Newsbeat's... guide to The UK Independence Party (UKIP)
Council election results show the UK Independence Party (UKIP) has picked up early gains, but what does that mean?
Votes were held in 35 councils in England and Wales.
The Conservatives have lost control of two councils, but retained five others, while Labour made small gains in the Midlands and the south of England.
Read a quick guide to the political party that doesn't have any MPs but wants Britain to leave the EU and put a freeze on immigration.
A bit about the party leader
Nigel Farage (pictured above) helped to found the party in the early 1990s and is UKIP leader.
The former Conservative Party member was lucky to survive after a small plane he was in crashed during the 2010 General Election campaign.
UKIP wants: Britain to leave the EU; a flat income tax rate of 31 % for everyone; more grammar schools.
Senior UKIP MEP Godfrey Bloom recently told the BBC that women of a "child bearing age" shouldn't be employed because maternity rights are too "draconian".
How much power does UKIP have?
UKIP has no MPs, so has not won a seat in the House of Commons to date.
But it does have 11 MEPS (Members of the European Parliament) after the 2009 elections.

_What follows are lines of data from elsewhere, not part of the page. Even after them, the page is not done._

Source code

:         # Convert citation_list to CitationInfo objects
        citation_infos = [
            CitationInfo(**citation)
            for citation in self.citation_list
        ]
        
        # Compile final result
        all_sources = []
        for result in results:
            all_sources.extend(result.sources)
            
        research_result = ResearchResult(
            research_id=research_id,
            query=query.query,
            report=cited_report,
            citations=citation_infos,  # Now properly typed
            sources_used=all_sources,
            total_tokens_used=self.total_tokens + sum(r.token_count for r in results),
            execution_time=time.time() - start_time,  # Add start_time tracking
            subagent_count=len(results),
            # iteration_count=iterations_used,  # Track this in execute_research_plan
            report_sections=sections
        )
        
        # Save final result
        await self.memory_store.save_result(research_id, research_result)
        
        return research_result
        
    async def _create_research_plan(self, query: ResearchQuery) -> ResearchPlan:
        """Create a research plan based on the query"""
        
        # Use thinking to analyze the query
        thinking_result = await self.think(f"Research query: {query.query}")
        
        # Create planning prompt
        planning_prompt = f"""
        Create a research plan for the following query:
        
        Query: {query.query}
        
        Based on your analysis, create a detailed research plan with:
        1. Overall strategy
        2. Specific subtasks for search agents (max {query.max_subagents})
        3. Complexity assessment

At the last General Election in 2010 the party got 3.2% of overall votes compared to the Conservatives (39.6%), Labour (28%) and the Liberal Democrats (24.2%).
UKIP has become the second-largest party in Lincolnshire.
Despite recent council election victories, UKIP has not won any parliamentary elections.
The UK Independence Party may end up with dozens of councillors but not many hundreds, unlike their opponents. It is unlikely the party will run any council alone.
The significance of the Eastleigh by-election
UKIP achieved its best showing of votes in an election to Parliament at the Eastleigh by-election on 28 February.
Their candidate came second, with 28% of the vote, edging out the Conservatives - who once had the MP there - into third place.
The by-election was called after former Lib Dem cabinet minister Chris Huhne resigned as an MP following an admission he had lied about a driving offence.